Problem to solve: Return, word for word, only the lines of the data below that lie between the line with "right knee: (447, 249)" and the line with "left hip: (481, 219)", those two lines included.

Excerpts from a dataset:
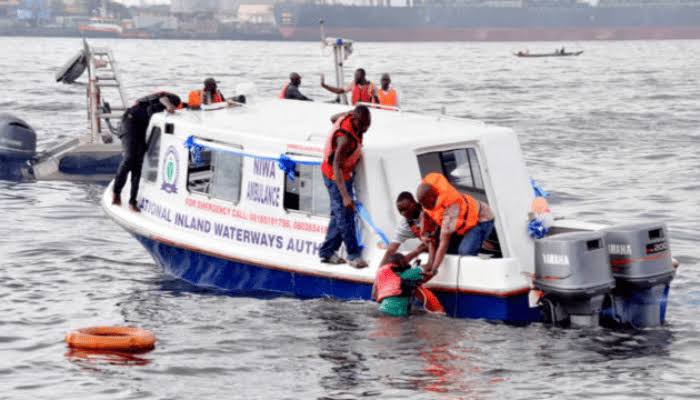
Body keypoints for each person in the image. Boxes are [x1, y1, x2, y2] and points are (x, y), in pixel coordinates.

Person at [319, 105, 372, 268]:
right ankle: (353, 255)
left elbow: (333, 118)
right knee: (344, 215)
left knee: (338, 214)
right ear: (355, 120)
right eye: (362, 125)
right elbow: (336, 166)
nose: (364, 129)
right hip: (335, 176)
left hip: (345, 174)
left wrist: (348, 113)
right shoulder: (344, 139)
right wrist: (345, 196)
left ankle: (327, 251)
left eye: (367, 126)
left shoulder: (349, 118)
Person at [416, 173, 495, 279]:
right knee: (447, 249)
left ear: (432, 197)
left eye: (425, 203)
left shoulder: (451, 207)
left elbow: (444, 243)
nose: (424, 207)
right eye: (422, 204)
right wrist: (424, 233)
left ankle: (477, 277)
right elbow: (425, 214)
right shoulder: (427, 199)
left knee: (465, 252)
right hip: (461, 222)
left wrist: (434, 270)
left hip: (481, 219)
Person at [112, 92, 182, 212]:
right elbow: (162, 100)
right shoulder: (171, 99)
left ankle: (132, 201)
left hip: (141, 128)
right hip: (129, 123)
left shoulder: (177, 105)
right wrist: (169, 105)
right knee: (129, 159)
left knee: (138, 166)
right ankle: (116, 192)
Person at [380, 192, 437, 266]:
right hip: (430, 244)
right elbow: (391, 249)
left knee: (424, 244)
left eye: (405, 209)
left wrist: (430, 264)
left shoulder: (428, 211)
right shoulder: (405, 224)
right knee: (398, 260)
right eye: (400, 211)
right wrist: (380, 270)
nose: (403, 213)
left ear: (414, 204)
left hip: (446, 241)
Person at [372, 253, 424, 317]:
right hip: (398, 313)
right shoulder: (411, 274)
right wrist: (431, 248)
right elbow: (430, 266)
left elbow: (374, 295)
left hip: (383, 309)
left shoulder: (386, 274)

Response for this exercise:
right knee: (447, 249)
left ear: (432, 197)
left eye: (425, 203)
left shoulder: (451, 207)
left elbow: (444, 243)
nose: (424, 207)
right eye: (422, 204)
right wrist: (424, 233)
left ankle: (477, 277)
right elbow: (425, 214)
right shoulder: (427, 199)
left knee: (465, 252)
right hip: (461, 222)
left wrist: (434, 270)
left hip: (481, 219)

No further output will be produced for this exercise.